▶ _What you are asked to do_:
Reproduce the text of the data below, substituting "Заказать" for every instance of "Купить" and leaving everything else unchanged. Do not include the pictures in your answer.

┌────────

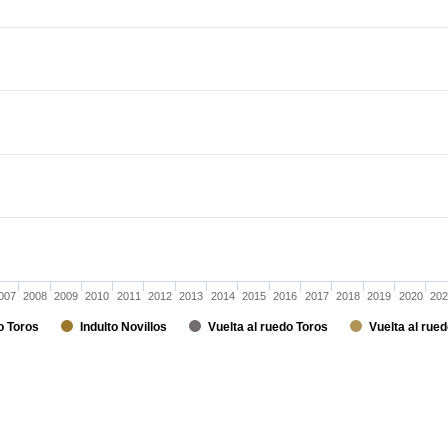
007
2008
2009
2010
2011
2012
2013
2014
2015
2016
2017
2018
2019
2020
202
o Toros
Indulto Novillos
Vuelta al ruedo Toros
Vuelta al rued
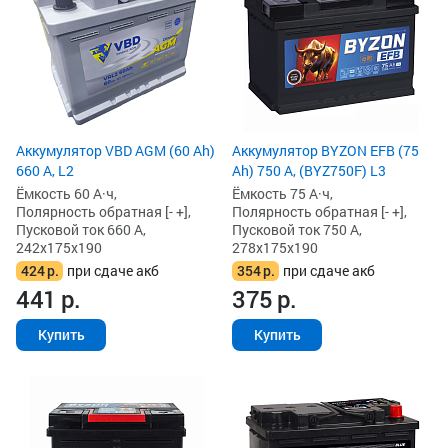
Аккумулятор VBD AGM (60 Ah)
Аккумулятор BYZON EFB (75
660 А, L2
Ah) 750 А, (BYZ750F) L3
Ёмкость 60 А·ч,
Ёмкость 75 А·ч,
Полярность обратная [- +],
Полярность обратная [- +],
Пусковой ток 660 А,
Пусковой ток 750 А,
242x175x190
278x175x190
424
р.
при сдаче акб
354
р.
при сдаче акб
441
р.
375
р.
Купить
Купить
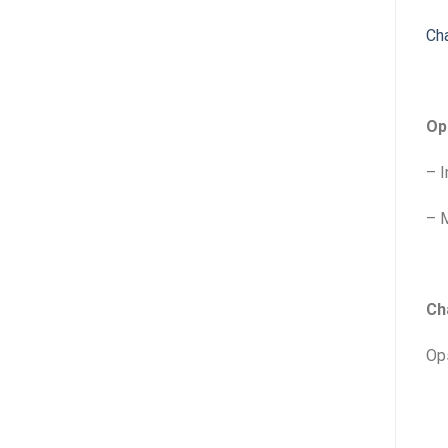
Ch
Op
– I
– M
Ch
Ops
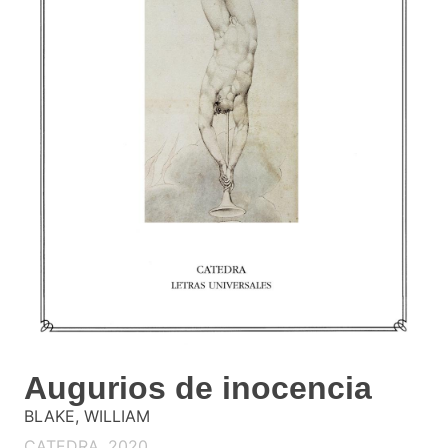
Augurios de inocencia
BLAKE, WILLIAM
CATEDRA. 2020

└────────

▶ _Answer section_:
007
2008
2009
2010
2011
2012
2013
2014
2015
2016
2017
2018
2019
2020
202
o Toros
Indulto Novillos
Vuelta al ruedo Toros
Vuelta al rued
Аккумулятор VBD AGM (60 Ah)
Аккумулятор BYZON EFB (75
660 А, L2
Ah) 750 А, (BYZ750F) L3
Ёмкость 60 А·ч,
Ёмкость 75 А·ч,
Полярность обратная [- +],
Полярность обратная [- +],
Пусковой ток 660 А,
Пусковой ток 750 А,
242x175x190
278x175x190
424
р.
при сдаче акб
354
р.
при сдаче акб
441
р.
375
р.
Заказать
Заказать
Ch
Op
– I
– M
Ch
Ops
Augurios de inocencia
BLAKE, WILLIAM
CATEDRA. 2020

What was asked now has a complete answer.